| To do |
Reproduce a passage from the mailing-list thread word for word, beginning at the words "I wonder if" and stopping after "data every time.".

| Supplied text |
________________________________________
If you'd like a version packaged up for Documentation/, say the word and I
can do that.
jon
Jonathan Corbet
Executive editor, LWN.net
cor...@lwn.net
The IPC code is doing ugly things too:
void* ipc_alloc(int size)
{
void* out;
if(size > PAGE_SIZE)
out = vmalloc(size);
else
out = kmalloc(size, GFP_KERNEL);
return out;
}
Anton
That seems particularly .... odd ... as PAGE_SIZE isn't anywhere near the
breakpoint. Worst case (and I know I'll get yelled at for this, but I'll
get another amusing analogy out of Linus ;-)) we should just call kmalloc
and if it fails, then try vmalloc ...
M.
> That seems particularly .... odd ... as PAGE_SIZE isn't anywhere near the
> breakpoint. Worst case (and I know I'll get yelled at for this, but I'll
> get another amusing analogy out of Linus ;-)) we should just call kmalloc
> and if it fails, then try vmalloc ...
You're Cruisin' for a bruisin' ;)
I wonder if it ever does exceed 128k anyway...
static int semctl_main(...)
{
int nsems = sma->sem_nsems;
...
sem_io = ipc_alloc(sizeof(ushort)*nsems);
...
This is a bit OT in this thread but...
Doesn't the information in /proc/interrupts really belong somewhere in sysfs?
Regards
Erlend Aasland
Only if you want to open 10 billion files to get the data every time.
M.
________________________________________
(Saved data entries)
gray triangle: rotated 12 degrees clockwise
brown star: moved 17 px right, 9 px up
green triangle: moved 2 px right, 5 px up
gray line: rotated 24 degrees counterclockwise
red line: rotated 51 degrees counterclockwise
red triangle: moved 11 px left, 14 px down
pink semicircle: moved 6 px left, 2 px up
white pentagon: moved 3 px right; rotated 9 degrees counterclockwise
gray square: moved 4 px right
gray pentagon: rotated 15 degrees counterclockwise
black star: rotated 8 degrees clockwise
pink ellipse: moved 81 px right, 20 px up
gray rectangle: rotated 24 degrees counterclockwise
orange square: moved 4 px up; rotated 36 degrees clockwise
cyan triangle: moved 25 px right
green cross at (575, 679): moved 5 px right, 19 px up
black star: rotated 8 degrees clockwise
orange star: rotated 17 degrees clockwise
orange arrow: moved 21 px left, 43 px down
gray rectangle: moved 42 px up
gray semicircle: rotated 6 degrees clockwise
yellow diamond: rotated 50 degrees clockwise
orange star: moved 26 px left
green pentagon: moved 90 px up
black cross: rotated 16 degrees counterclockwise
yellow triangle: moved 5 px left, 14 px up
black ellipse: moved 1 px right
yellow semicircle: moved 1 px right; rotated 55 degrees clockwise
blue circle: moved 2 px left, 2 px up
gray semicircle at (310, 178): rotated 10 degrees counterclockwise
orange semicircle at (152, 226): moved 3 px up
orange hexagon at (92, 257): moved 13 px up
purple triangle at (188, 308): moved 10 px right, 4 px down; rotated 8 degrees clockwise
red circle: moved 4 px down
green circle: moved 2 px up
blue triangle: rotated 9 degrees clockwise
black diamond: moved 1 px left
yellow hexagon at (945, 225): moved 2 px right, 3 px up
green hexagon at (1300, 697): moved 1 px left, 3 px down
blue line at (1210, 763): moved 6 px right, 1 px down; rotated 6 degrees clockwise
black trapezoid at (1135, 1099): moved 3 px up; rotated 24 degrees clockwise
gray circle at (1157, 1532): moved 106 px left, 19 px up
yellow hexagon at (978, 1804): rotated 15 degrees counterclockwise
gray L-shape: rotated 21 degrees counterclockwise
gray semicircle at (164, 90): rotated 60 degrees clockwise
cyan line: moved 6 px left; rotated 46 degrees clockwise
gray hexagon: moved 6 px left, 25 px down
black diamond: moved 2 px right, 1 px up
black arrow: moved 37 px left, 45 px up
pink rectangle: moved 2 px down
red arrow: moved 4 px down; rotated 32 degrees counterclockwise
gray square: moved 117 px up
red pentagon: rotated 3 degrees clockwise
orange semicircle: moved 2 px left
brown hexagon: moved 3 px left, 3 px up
________________________________________
| Exercise answer |
I wonder if it ever does exceed 128k anyway...
static int semctl_main(...)
{
int nsems = sma->sem_nsems;
...
sem_io = ipc_alloc(sizeof(ushort)*nsems);
...
This is a bit OT in this thread but...
Doesn't the information in /proc/interrupts really belong somewhere in sysfs?
Regards
Erlend Aasland
Only if you want to open 10 billion files to get the data every time.